» DESCRIPTION OF THE TASK:
Using the data beneath, show every line that includes the word "augusztus".

_ _ _

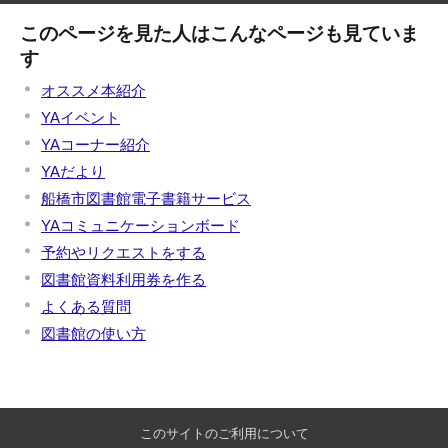
このページを見た人はこんなページも見ていま
す
オススメ本紹介
YAイベント
YAコーナー紹介
YAだより
船橋市図書館電子書籍サービス
YAコミュニケーションボード
予約やリクエストをする
図書館資料利用券を作る
よくある質問
図書館の使い方
このサイトのご利用について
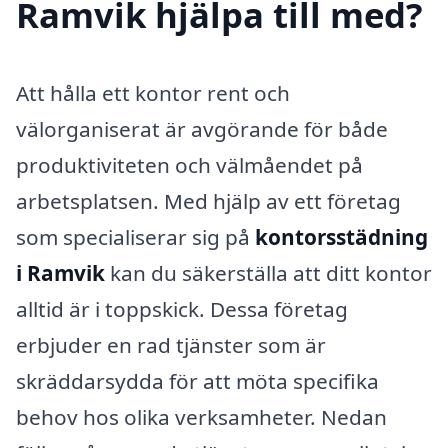
Ramvik hjälpa till med?
Att hålla ett kontor rent och
välorganiserat är avgörande för både
produktiviteten och välmåendet på
arbetsplatsen. Med hjälp av ett företag
som specialiserar sig på
kontorsstädning
i Ramvik
kan du säkerställa att ditt kontor
alltid är i toppskick. Dessa företag
erbjuder en rad tjänster som är
skräddarsydda för att möta specifika
behov hos olika verksamheter. Nedan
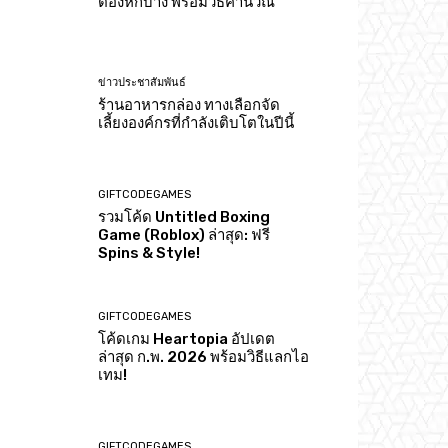
ต้องหักบ้าง พร้อมวิธีคำนวณ
ข่าวประชาสัมพันธ์
ร้านอาหารกล่อง ทางเลือกจัด
เลี้ยงองค์กรที่กำลังเติบโตในปีนี้
GIFTCODEGAMES
รวมโค้ด Untitled Boxing
Game (Roblox) ล่าสุด: ฟรี
Spins & Style!
GIFTCODEGAMES
โค้ดเกม Heartopia อัปเดต
ล่าสุด ก.พ. 2026 พร้อมวิธีแลกไอ
เทม!
GIFTCODEGAMES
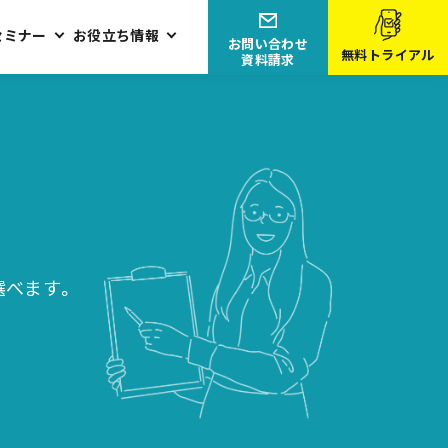
セミナー
お役立ち情報
お問い合わせ
無料トライアル
資料請求
選べます。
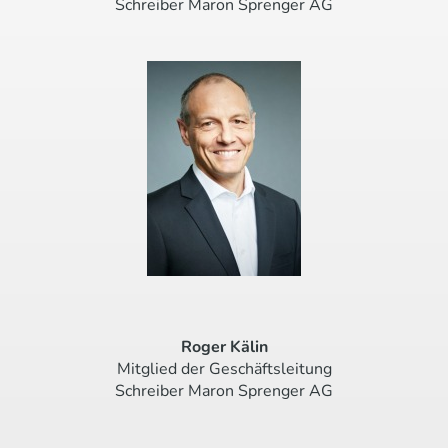
Schreiber Maron Sprenger AG
Roger Kälin
Mitglied der Geschäftsleitung
Schreiber Maron Sprenger AG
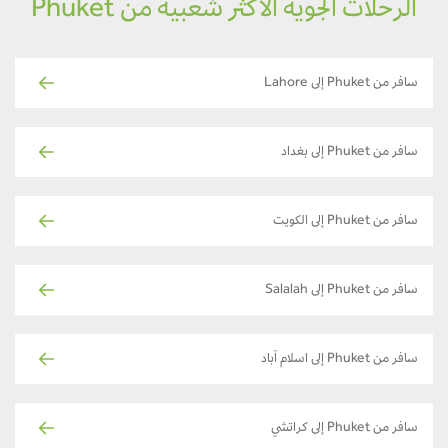
الرحلات الجوية الأكثر شعبية من Phuket
سافر من Phuket إلى Lahore
سافر من Phuket إلى بغداد
سافر من Phuket إلى الكويت
سافر من Phuket إلى Salalah
سافر من Phuket إلى اسلام آباد
سافر من Phuket إلى كراتشي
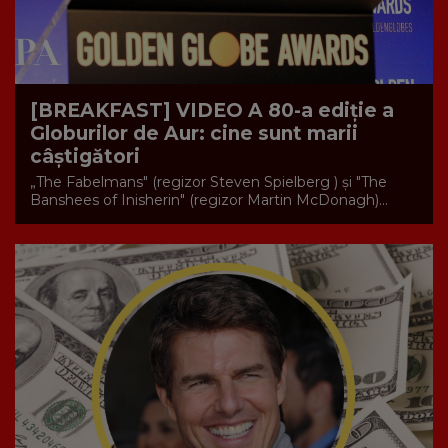
[BREAKFAST] VIDEO A 80-a ediție a
Globurilor de Aur: cine sunt marii
câștigători
„The Fabelmans" (regizor Steven Spielberg ) şi "The
Banshees of Inisherin" (regizor Martin McDonagh)...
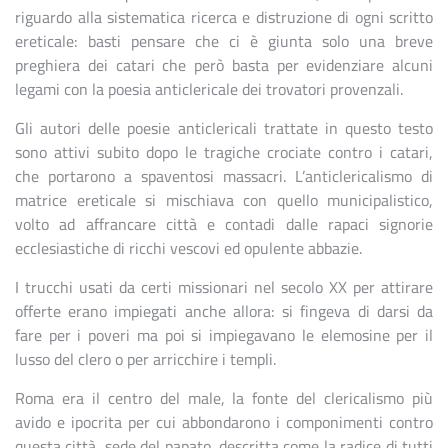
riguardo alla sistematica ricerca e distruzione di ogni scritto
ereticale: basti pensare che ci è giunta solo una breve
preghiera dei catari che però basta per evidenziare alcuni
legami con la poesia anticlericale dei trovatori provenzali.
Gli autori delle poesie anticlericali trattate in questo testo
sono attivi subito dopo le tragiche crociate contro i catari,
che portarono a spaventosi massacri. L’anticlericalismo di
matrice ereticale si mischiava con quello municipalistico,
volto ad affrancare città e contadi dalle rapaci signorie
ecclesiastiche di ricchi vescovi ed opulente abbazie.
I trucchi usati da certi missionari nel secolo XX per attirare
offerte erano impiegati anche allora: si fingeva di darsi da
fare per i poveri ma poi si impiegavano le elemosine per il
lusso del clero o per arricchire i templi.
Roma era il centro del male, la fonte del clericalismo più
avido e ipocrita per cui abbondarono i componimenti contro
questa città, sede del papato, descritta come la radice di tutti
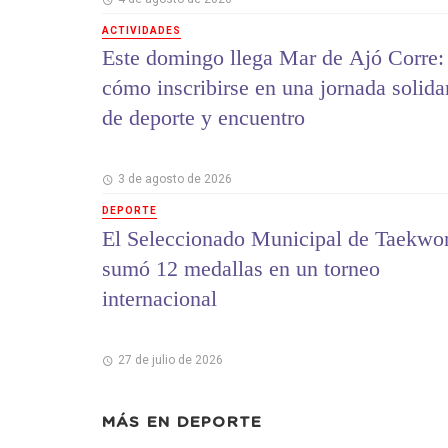
ACTIVIDADES
Este domingo llega Mar de Ajó Corre:
cómo inscribirse en una jornada solida
de deporte y encuentro
3 de agosto de 2026
DEPORTE
El Seleccionado Municipal de Taekwo
sumó 12 medallas en un torneo
internacional
27 de julio de 2026
MÁS EN
DEPORTE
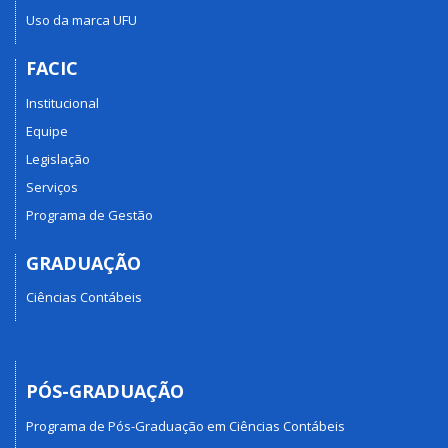
Uso da marca UFU
FACIC
Institucional
Equipe
Legislação
Serviços
Programa de Gestão
GRADUAÇÃO
Ciências Contábeis
PÓS-GRADUAÇÃO
Programa de Pós-Graduação em Ciências Contábeis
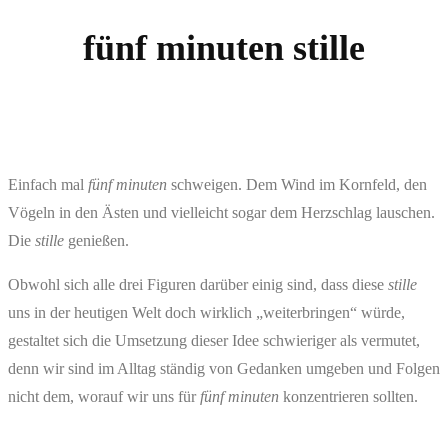
Zum
fünf minuten stille
Inhalt
springen
Einfach mal
fünf minuten
schweigen. Dem Wind im Kornfeld, den
Vögeln in den Ästen und vielleicht sogar dem Herzschlag lauschen.
Die
stille
genießen.
Obwohl sich alle drei Figuren darüber einig sind, dass diese
stille
uns in der heutigen Welt doch wirklich „weiterbringen“ würde,
gestaltet sich die Umsetzung dieser Idee schwieriger als vermutet,
denn wir sind im Alltag ständig von Gedanken umgeben und Folgen
nicht dem, worauf wir uns für
fünf minuten
konzentrieren sollten.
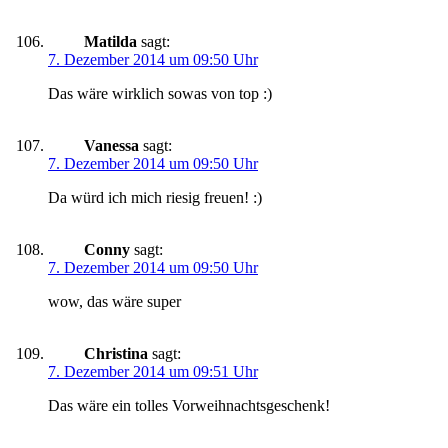
Matilda
sagt:
7. Dezember 2014 um 09:50 Uhr
Das wäre wirklich sowas von top :)
Vanessa
sagt:
7. Dezember 2014 um 09:50 Uhr
Da würd ich mich riesig freuen! :)
Conny
sagt:
7. Dezember 2014 um 09:50 Uhr
wow, das wäre super
Christina
sagt:
7. Dezember 2014 um 09:51 Uhr
Das wäre ein tolles Vorweihnachtsgeschenk!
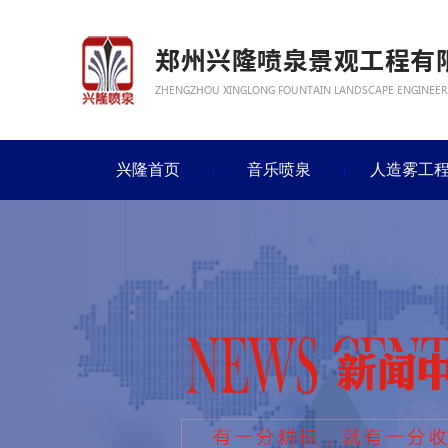
兴隆首页
音乐喷泉
人造雾工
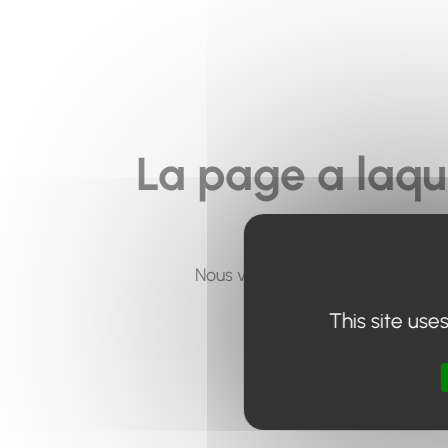
La page a laqu
Nous vous invitons à utiliser le 
This site use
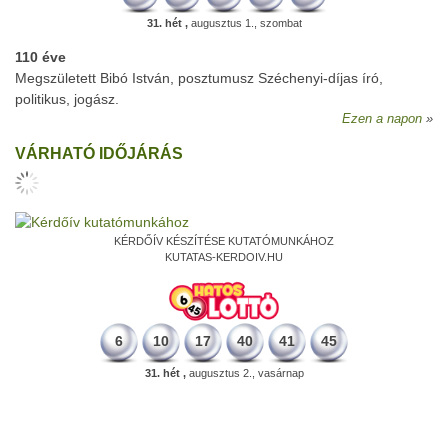
31. hét ,
augusztus 1., szombat
110 éve
Megszületett Bibó István, posztumusz Széchenyi-díjas író,
politikus, jogász.
Ezen a napon
VÁRHATÓ IDŐJÁRÁS
KÉRDŐÍV KÉSZÍTÉSE KUTATÓMUNKÁHOZ
KUTATAS-KERDOIV.HU
6
10
17
40
41
45
31. hét ,
augusztus 2., vasárnap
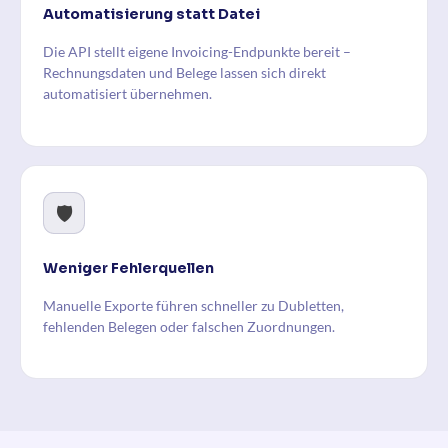
Automatisierung statt Datei
Die API stellt eigene Invoicing-Endpunkte bereit –
Rechnungsdaten und Belege lassen sich direkt
automatisiert übernehmen.
🛡️
Weniger Fehlerquellen
Manuelle Exporte führen schneller zu Dubletten,
fehlenden Belegen oder falschen Zuordnungen.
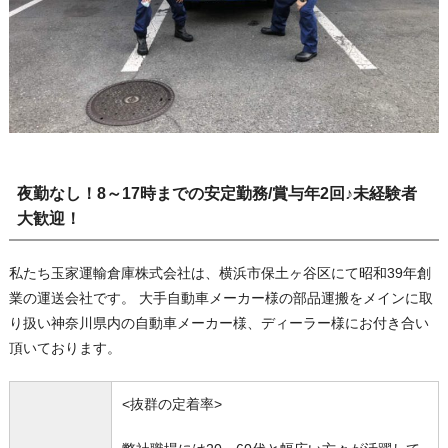
夜勤なし！8～17時までの安定勤務/賞与年2回♪未経験者
大歓迎！
私たち玉家運輸倉庫株式会社は、横浜市保土ヶ谷区にて昭和39年創
業の運送会社です。 大手自動車メーカー様の部品運搬をメインに取
り扱い神奈川県内の自動車メーカー様、ディーラー様にお付き合い
頂いております。
<抜群の定着率>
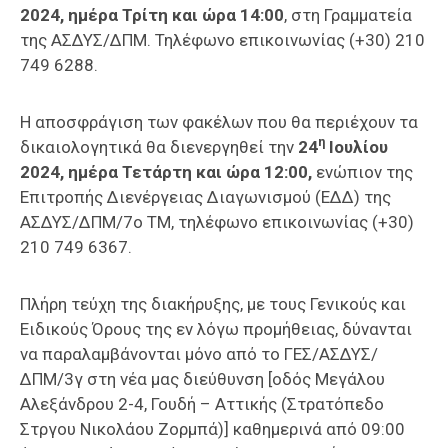
2024, ημέρα Τρίτη και ώρα 14:00
, στη Γραμματεία
της ΑΣΔΥΣ/ΔΠΜ. Τηλέφωνο επικοινωνίας (+30) 210
749 6288.
Η αποσφράγιση των φακέλων που θα περιέχουν τα
η
δικαιολογητικά θα διενεργηθεί την
24
Ιουλίου
2024, ημέρα Τετάρτη και ώρα 12:00,
ενώπιον της
Επιτροπής Διενέργειας Διαγωνισμού (ΕΔΔ) της
ΑΣΔΥΣ/ΔΠΜ/7ο ΤΜ, τηλέφωνο επικοινωνίας (+30)
210 749 6367.
Πλήρη τεύχη της διακήρυξης, με τους Γενικούς και
Ειδικούς Όρους της εν λόγω προμήθειας, δύνανται
να παραλαμβάνονται μόνο από το ΓΕΣ/ΑΣΔΥΣ/
ΔΠΜ/3γ στη νέα μας διεύθυνση [οδός Μεγάλου
Αλεξάνδρου 2-4, Γουδή – Αττικής (Στρατόπεδο
Στργου Νικολάου Ζορμπά)] καθημερινά από 09:00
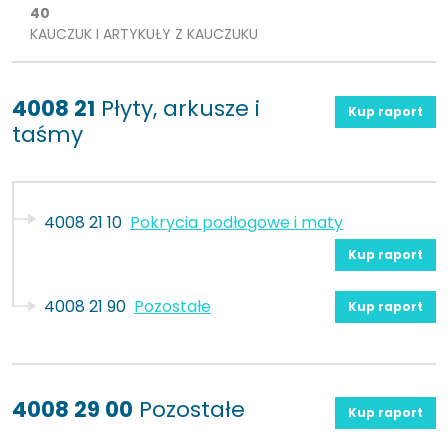
40
KAUCZUK I ARTYKUŁY Z KAUCZUKU
4008 21
Płyty, arkusze i
Kup raport
taśmy
4008 21 10
Pokrycia podłogowe i maty
Kup raport
4008 21 90
Pozostałe
Kup raport
4008 29 00
Pozostałe
Kup raport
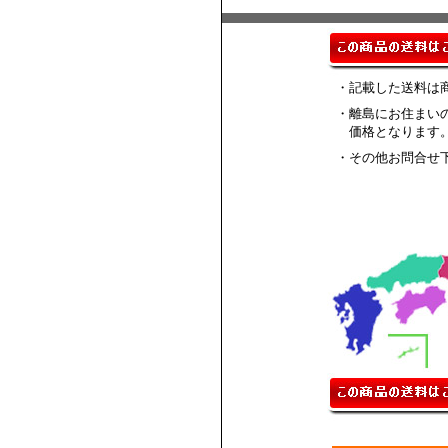
・記載した送料は
・離島にお住まい
価格となります
・その他お問合せ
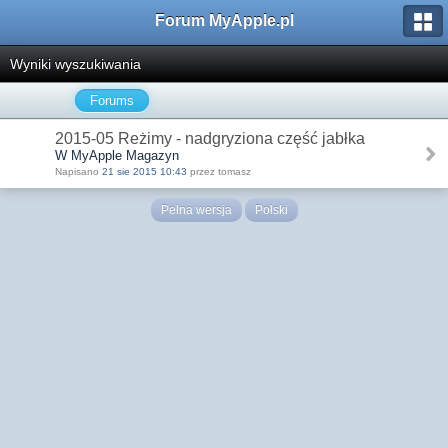
Forum MyApple.pl
Wyniki wyszukiwania
Forums
2015-05 Reżimy - nadgryziona część jabłka
W MyApple Magazyn
Napisano
21 sie 2015 10:43
przez tomasz
Pełna wersja
Polski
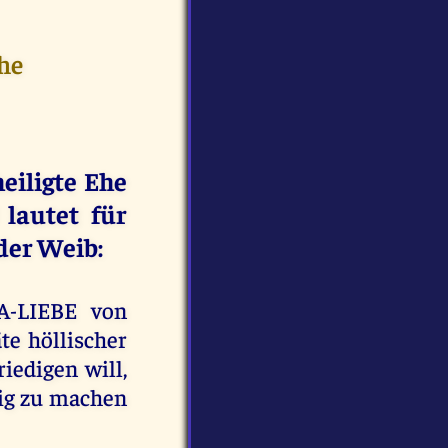
Ehe
eiligte Ehe
autet für
oder Weib:
A-LIEBE von
e höllischer
riedigen will,
ügig zu machen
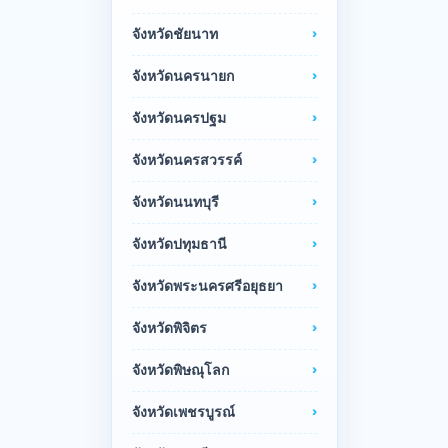
จังหวัดชัยนาท
จังหวัดนครนายก
จังหวัดนครปฐม
จังหวัดนครสวรรค์
จังหวัดนนทบุรี
จังหวัดปทุมธานี
จังหวัดพระนครศรีอยุธยา
จังหวัดพิจิตร
จังหวัดพิษณุโลก
จังหวัดเพชรบูรณ์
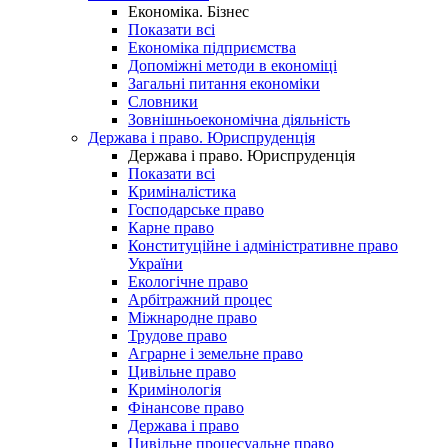
Економіка. Бізнес
Показати всі
Економіка підприємства
Допоміжні методи в економіці
Загальні питання економіки
Словники
Зовнішньоекономічна діяльність
Держава і право. Юриспруденція
Держава і право. Юриспруденція
Показати всі
Криміналістика
Господарське право
Карне право
Конституційне і адміністративне право
України
Екологічне право
Арбітражний процес
Міжнародне право
Трудове право
Аграрне і земельне право
Цивільне право
Кримінологія
Фінансове право
Держава і право
Цивільне процесуальне право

_ _ _

» EXERCISE RESPONSE:
augusztus 1., szombat
augusztus 2., vasárnap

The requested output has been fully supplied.